The logs analysis project is part of the Full Stack Nanodegree program by Udacity. This project sets up a mock PostgreSQL database for a fictional news website. The provided Python script uses the psycopg2 library to query the database and produce a report that answers the following three questions:
The environment used for this project is a virtual machine setup using Vagrant, Virtual Box and some configuration files. You don’t have to use the exact same environment to run the project. But if you want to do this, here are the steps you’d take to setup the environment.
To run the project and create the output follow these steps:
1.) Regardless of the environment you choose to use, use a terminal window. In Windows, use the terminal provided by Git Bash.
2.) Download and install PostgreSQL
3.) Download and install Python 2.7 with pip added to the path.

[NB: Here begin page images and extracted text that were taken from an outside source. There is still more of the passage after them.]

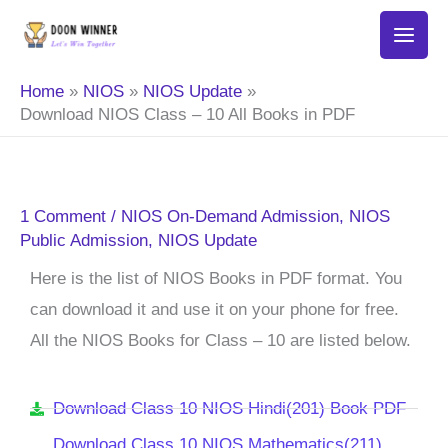
Skip
to
content
Home
NIOS
NIOS Update
Download NIOS Class – 10 All Books in PDF
1 Comment
/
NIOS On-Demand Admission
,
NIOS
Public Admission
,
NIOS Update
Here is the list of NIOS Books in PDF format. You
can download it and use it on your phone for free.
All the NIOS Books for Class – 10 are listed below.
Download Class 10 NIOS Hindi(201) Book PDF
Download Class 10 NIOS Mathematics(211)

4.) Install Psycopg2. Learn more about this here http://initd.org/psycopg/docs/install.html
5.) Download newsdata.sql from this link:
https://d17h27t6h515a5.cloudfront.net/topher/2016/August/57b5f748_newsdata/newsdata.zip
6.) Setup the database and views
psql -d news -f create_views.sql
7.) Download and install prettytable (this is required for the output formatting used in the program). Install by running the following in the terminal or console window
pip install prettytable
9.) Run the provided python script in the terminal with the following command
python newsquestions.py
The following views were created based on the news database in postgresql
article_views
create view article_views as
select author, title, count(title) as views
from articles join log
on log.path = concat('/article/', articles.slug)
group by title, author
order by views desc;
log_status_date
create view log_status_date as
select date::timestamp::date, status
from (select time as date, status from log) as time_log;
log_date_requests
create view log_date_requests as
select x.date, total_requests, error_requests, round(error_requests * 100 / total_requests::numeric, 2) as error_percent
from (select date, count(status) as total_requests from log_status_date group by date) as x
join (select date, count(status) as error_requests from log_status_date where status = '404 NOT FOUND' group by date) as y
on x.date = y.date;
newsquestions.py
This file contains the main code for the logs analysis. It prints the responses to the three questions as output to the console and to a text file.
create_views.sql
This file contains the SQL used to setup the views in the news database.
newsanalysis.txt
This file contains sample output from the program.